## Exercise goal:
Reproduce everything in the records from the very first line down to the line containing "tone curve: curves: ch0 [(0, 0.014) (0.12, 0.096)", with that line included.

## Record list:
===============

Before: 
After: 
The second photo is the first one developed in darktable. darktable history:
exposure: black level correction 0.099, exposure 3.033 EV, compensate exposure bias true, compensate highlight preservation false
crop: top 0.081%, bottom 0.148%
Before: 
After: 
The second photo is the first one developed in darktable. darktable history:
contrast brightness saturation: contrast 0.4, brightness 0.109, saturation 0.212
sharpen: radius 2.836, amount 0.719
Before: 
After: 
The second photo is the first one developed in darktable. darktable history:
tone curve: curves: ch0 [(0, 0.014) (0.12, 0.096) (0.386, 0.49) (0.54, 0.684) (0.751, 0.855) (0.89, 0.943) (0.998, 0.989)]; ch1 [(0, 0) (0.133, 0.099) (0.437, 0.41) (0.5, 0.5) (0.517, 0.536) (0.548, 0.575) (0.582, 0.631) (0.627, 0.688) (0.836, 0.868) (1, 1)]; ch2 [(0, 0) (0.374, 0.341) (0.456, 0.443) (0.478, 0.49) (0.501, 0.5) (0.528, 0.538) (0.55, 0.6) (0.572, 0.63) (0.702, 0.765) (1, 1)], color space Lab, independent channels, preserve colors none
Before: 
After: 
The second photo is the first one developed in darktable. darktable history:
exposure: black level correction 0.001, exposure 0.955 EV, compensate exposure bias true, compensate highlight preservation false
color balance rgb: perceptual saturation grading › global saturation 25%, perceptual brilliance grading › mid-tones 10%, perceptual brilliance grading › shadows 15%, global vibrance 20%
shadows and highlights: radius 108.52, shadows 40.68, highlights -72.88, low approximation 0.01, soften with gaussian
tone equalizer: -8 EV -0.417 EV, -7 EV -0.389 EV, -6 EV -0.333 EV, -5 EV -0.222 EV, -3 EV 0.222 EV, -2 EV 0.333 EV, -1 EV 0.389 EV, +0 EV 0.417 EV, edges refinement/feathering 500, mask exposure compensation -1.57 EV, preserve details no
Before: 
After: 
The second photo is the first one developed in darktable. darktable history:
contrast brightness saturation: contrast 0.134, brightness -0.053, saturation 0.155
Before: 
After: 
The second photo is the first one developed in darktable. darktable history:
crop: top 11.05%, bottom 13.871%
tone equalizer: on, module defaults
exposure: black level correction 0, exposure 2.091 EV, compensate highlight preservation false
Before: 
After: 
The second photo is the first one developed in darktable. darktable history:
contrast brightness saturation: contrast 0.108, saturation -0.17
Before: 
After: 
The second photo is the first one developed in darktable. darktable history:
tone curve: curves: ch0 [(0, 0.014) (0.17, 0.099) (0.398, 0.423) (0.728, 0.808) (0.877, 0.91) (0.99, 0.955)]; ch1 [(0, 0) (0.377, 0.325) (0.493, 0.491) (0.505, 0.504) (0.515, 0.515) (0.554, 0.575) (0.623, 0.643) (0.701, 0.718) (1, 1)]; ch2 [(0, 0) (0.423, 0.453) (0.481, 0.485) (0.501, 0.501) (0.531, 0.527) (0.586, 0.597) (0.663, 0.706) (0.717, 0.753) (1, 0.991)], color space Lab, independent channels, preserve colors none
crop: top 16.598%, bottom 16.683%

===============

## Written solution:
Before: 
After: 
The second photo is the first one developed in darktable. darktable history:
exposure: black level correction 0.099, exposure 3.033 EV, compensate exposure bias true, compensate highlight preservation false
crop: top 0.081%, bottom 0.148%
Before: 
After: 
The second photo is the first one developed in darktable. darktable history:
contrast brightness saturation: contrast 0.4, brightness 0.109, saturation 0.212
sharpen: radius 2.836, amount 0.719
Before: 
After: 
The second photo is the first one developed in darktable. darktable history:
tone curve: curves: ch0 [(0, 0.014) (0.12, 0.096) (0.386, 0.49) (0.54, 0.684) (0.751, 0.855) (0.89, 0.943) (0.998, 0.989)]; ch1 [(0, 0) (0.133, 0.099) (0.437, 0.41) (0.5, 0.5) (0.517, 0.536) (0.548, 0.575) (0.582, 0.631) (0.627, 0.688) (0.836, 0.868) (1, 1)]; ch2 [(0, 0) (0.374, 0.341) (0.456, 0.443) (0.478, 0.49) (0.501, 0.5) (0.528, 0.538) (0.55, 0.6) (0.572, 0.63) (0.702, 0.765) (1, 1)], color space Lab, independent channels, preserve colors none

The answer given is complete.